**Your objective:**
Please state how many lines of the listing contain the word "RICHARDSON", giving the number by itself.

**Records for this exercise:**
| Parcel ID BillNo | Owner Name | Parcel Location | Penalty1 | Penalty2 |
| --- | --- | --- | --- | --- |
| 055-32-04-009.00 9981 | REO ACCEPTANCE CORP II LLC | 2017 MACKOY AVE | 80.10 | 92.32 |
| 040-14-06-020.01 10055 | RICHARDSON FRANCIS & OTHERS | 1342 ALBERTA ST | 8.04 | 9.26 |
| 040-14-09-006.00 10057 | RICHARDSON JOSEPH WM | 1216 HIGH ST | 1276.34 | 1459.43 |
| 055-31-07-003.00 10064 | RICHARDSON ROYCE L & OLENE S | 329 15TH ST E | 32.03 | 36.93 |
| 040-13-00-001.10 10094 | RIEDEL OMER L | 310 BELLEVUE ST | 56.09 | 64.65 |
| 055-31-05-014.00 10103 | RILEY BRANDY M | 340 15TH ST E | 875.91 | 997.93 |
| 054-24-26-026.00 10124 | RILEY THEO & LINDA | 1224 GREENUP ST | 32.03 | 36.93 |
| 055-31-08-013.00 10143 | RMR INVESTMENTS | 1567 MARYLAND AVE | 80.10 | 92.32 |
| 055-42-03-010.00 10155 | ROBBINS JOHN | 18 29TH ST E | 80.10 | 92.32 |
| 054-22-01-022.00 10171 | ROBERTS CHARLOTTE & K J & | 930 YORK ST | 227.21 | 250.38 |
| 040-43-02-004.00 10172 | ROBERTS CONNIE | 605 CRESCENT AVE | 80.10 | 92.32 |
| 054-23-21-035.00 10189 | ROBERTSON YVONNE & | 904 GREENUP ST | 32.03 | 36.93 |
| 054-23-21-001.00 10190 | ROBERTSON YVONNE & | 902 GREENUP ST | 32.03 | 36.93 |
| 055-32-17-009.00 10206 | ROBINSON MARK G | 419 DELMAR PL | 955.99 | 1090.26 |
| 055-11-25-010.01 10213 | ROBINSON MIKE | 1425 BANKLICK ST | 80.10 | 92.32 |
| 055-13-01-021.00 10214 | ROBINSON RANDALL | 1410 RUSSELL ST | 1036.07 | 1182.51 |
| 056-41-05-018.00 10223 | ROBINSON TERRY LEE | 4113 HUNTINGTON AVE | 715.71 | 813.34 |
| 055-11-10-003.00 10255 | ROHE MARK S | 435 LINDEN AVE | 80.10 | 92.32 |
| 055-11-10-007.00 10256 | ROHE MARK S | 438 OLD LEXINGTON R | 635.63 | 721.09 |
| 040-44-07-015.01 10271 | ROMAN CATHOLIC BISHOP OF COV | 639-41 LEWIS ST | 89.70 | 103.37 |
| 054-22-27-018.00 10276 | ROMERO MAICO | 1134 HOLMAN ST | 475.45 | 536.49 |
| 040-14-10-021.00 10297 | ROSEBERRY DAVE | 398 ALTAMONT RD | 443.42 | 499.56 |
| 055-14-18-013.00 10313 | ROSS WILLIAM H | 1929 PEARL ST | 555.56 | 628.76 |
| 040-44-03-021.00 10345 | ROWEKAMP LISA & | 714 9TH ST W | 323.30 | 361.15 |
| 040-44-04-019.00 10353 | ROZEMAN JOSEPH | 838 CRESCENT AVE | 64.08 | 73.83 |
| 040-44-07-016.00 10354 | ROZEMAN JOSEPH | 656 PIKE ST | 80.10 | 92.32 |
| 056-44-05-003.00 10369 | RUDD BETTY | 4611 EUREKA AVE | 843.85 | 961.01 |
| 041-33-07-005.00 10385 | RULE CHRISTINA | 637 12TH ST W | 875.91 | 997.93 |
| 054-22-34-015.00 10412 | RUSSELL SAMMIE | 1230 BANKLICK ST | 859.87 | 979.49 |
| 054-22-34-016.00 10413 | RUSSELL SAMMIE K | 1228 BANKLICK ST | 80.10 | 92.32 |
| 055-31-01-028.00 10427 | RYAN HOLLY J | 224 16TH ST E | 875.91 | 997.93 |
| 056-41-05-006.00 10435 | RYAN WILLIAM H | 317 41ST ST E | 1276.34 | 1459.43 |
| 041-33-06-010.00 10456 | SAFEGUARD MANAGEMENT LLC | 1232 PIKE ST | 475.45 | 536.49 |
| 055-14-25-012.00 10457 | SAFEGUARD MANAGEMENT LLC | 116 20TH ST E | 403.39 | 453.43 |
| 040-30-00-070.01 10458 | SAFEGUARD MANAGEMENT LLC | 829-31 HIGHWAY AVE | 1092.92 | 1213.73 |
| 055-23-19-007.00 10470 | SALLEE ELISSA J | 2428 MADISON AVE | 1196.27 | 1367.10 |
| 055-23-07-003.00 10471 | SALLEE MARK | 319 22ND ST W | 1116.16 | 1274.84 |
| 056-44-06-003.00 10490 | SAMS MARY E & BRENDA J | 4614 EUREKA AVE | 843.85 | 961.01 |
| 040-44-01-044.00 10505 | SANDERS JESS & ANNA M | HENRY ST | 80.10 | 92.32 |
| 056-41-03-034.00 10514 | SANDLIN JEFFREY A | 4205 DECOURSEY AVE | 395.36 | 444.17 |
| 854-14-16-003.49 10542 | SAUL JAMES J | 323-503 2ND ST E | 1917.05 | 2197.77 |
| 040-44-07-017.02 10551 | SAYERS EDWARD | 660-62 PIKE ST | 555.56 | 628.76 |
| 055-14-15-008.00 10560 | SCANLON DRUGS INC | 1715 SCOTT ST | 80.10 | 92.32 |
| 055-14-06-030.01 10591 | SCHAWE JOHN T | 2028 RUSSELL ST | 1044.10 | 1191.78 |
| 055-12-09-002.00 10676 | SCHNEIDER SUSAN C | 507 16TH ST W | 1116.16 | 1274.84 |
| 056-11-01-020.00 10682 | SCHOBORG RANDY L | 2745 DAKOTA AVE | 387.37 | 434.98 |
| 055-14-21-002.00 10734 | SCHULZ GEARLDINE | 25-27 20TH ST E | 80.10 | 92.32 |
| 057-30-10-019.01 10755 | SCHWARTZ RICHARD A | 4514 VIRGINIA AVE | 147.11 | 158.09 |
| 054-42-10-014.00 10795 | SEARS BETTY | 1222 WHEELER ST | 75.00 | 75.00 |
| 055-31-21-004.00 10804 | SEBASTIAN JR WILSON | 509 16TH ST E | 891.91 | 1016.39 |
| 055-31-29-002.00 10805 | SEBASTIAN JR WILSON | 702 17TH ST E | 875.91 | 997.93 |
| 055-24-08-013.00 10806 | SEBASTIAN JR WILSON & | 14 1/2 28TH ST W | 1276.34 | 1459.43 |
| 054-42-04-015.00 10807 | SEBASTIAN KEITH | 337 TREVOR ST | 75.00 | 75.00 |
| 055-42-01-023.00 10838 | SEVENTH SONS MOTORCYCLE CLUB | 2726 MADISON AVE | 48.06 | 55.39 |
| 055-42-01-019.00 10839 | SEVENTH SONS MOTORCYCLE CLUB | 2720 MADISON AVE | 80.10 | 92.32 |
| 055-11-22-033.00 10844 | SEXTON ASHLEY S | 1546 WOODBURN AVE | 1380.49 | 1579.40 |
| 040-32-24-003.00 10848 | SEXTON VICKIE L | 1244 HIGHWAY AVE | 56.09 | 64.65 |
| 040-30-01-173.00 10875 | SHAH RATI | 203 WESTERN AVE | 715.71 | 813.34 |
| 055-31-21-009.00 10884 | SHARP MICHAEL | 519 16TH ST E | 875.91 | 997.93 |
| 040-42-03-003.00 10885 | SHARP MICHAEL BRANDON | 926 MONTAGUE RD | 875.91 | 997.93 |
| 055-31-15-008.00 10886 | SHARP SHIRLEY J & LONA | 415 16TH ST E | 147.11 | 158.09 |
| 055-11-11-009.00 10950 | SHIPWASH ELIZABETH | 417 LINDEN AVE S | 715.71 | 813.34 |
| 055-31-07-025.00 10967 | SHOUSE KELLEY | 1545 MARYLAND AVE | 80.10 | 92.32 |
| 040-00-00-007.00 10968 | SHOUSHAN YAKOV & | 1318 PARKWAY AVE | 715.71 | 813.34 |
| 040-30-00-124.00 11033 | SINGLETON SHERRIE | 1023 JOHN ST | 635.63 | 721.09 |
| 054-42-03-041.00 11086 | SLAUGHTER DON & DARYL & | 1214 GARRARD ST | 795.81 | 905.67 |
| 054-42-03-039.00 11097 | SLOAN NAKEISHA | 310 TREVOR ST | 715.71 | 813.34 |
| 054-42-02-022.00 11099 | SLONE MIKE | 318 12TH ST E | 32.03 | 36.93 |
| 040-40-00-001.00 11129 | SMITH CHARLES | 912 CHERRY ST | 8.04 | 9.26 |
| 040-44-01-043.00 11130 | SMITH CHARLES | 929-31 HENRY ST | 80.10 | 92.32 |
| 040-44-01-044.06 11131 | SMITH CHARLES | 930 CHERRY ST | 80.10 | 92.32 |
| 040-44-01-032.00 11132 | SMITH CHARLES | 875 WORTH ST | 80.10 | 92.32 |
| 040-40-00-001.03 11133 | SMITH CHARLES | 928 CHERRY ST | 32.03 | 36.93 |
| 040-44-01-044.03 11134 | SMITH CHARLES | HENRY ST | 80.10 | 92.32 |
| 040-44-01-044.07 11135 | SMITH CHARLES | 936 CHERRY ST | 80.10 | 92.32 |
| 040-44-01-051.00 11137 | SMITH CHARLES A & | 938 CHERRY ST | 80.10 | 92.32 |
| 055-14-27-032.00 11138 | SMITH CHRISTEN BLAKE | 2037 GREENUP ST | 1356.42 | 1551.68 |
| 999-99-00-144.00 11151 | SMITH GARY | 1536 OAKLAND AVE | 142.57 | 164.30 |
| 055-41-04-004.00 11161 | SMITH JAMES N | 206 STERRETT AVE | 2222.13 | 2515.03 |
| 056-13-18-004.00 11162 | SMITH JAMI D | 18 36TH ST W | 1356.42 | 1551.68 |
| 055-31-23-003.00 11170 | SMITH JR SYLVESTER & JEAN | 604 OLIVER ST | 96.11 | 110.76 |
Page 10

**Response below:**
3